Directions: Only the lines below from the one containing "6: (345, 303)" to the one containing "27: (402, 118)" should be repeated, both included and unchanged.

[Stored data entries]
▽

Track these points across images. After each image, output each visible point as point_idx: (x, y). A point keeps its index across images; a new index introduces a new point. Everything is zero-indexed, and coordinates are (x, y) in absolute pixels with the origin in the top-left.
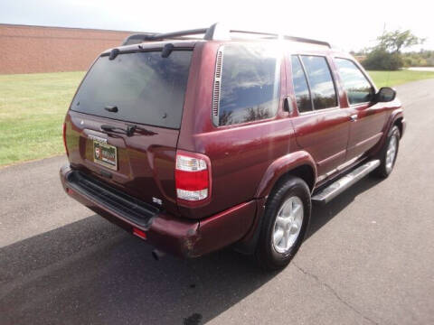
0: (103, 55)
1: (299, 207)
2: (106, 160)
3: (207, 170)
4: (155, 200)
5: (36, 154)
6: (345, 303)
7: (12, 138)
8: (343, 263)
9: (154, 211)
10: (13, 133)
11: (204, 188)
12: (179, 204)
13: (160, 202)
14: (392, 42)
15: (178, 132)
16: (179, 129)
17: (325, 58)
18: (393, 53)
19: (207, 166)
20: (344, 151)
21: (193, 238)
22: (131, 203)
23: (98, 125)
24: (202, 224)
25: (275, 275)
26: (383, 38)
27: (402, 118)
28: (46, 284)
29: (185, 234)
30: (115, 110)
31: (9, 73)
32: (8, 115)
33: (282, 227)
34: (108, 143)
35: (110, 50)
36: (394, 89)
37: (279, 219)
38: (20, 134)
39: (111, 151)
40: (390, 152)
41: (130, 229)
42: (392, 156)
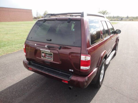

△

Solution for this exercise:
6: (345, 303)
7: (12, 138)
8: (343, 263)
9: (154, 211)
10: (13, 133)
11: (204, 188)
12: (179, 204)
13: (160, 202)
14: (392, 42)
15: (178, 132)
16: (179, 129)
17: (325, 58)
18: (393, 53)
19: (207, 166)
20: (344, 151)
21: (193, 238)
22: (131, 203)
23: (98, 125)
24: (202, 224)
25: (275, 275)
26: (383, 38)
27: (402, 118)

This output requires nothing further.